(EXCERPT begins)

But why am I trying to say all this? It's in SICP 4.4 Logic Programming.

Oh yes, of course, but the joke is that they are acknowledging that there's no way that a comment on that one line of code can explain how it works. Rather, what you need is an overall understanding of the various data structures that make up a process, and also an understanding of how the PDP-11 hardware did memory management (and now I think about it, I must have been wrong in my description; the one register they changed must have been the pointer to the page table, in which page 0 contains all the processor registers). In other words, what you'd need is a node in the second depth level of the documentation tree.

(EXCERPT ends)
(DATA FOR ANALYSIS begins)

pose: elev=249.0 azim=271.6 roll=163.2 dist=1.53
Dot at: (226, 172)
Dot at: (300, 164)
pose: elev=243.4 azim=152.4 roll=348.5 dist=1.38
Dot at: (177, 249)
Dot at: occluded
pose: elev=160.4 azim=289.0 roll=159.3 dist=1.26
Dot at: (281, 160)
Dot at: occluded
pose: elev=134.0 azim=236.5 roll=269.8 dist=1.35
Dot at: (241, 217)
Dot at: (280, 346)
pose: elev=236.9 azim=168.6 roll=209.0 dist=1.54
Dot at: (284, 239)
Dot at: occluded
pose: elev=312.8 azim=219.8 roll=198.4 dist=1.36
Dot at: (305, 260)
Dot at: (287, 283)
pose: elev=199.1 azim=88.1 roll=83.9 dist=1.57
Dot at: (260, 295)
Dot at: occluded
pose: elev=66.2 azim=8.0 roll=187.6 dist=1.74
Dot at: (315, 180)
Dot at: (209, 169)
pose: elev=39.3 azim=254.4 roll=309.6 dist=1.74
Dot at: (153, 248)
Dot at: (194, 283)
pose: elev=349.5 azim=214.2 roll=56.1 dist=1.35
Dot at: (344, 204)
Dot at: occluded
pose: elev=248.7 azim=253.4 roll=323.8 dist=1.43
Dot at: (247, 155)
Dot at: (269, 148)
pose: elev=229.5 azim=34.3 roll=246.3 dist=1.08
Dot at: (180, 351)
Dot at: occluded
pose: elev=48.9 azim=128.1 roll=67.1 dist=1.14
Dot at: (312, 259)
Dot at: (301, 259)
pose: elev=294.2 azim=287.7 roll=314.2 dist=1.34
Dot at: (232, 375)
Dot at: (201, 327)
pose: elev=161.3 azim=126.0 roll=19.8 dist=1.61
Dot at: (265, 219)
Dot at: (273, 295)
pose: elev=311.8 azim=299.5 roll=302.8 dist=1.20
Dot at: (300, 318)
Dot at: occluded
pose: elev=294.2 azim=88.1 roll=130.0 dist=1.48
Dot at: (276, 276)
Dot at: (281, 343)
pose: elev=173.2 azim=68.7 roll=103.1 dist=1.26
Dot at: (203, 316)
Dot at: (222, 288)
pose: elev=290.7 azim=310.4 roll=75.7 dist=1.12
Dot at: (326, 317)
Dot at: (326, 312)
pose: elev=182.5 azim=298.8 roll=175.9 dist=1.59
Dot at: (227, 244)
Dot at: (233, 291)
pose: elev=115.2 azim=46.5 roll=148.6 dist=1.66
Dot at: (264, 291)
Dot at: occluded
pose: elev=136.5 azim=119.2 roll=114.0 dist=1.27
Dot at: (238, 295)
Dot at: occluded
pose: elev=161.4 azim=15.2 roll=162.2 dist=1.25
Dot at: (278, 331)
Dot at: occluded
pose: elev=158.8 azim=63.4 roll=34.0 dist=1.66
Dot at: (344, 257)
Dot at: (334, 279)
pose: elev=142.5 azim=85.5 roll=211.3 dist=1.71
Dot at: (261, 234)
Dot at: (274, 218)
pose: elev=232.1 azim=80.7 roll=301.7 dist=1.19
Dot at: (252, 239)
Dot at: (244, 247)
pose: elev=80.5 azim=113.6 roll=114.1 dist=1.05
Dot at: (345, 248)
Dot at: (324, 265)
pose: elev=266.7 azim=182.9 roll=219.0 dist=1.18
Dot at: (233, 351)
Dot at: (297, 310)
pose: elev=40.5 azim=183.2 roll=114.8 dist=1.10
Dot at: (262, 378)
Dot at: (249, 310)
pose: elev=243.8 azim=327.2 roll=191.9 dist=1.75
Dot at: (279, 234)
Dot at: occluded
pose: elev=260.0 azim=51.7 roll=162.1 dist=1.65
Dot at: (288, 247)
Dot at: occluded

(DATA FOR ANALYSIS ends)

[PROBLEMS AND TASKS]
1. In the excerpt on code comments, which section of SICP is mentioned?
2. Extend the excerpt on code comments, starting after its final sentence.

[OUTPUTS BY TASK]
1. Section 4.4, Logic Programming.

2.
It suddenly occurs to me that we are starting with different ideas of the task, and that partly explains why what I want is a little different from what you're doing. I think that your idea is to implement Prolog, period, and you happen to be using Snap! as the implementation language. But your example Amalog program really doesn't connect with Snap! in any substantial way; you write the program in 100% Prolog notation and you get an answer from Amalog and that's that. Maybe it's just your example that has that flavor rather than your view of the entire language. But I'm envisioning a user writing what's mainly a Snap! project, but using an Amalog extension that provides answers to queries, with a typical style of use wherein the GOAL block is inside a FOR EACH ITEM block that does something or other with each answer. In fact, maybe what GOAL reports isn't a stream of printable solutions, but rather a stream of environments of bindings of variables, and there's a separate ENVIRONMENT->SOLUTION that turns such an environment into a copy of the goal but with variables filled in. Or maybe even an intermediate ENVIRONMENT->VALUES that takes an environment in which variables can be bound to other variables or expressions and reports an environment, same data structure, but one in which every variable is bound directly to a constant value. And then VALUES->SOLUTION that etc.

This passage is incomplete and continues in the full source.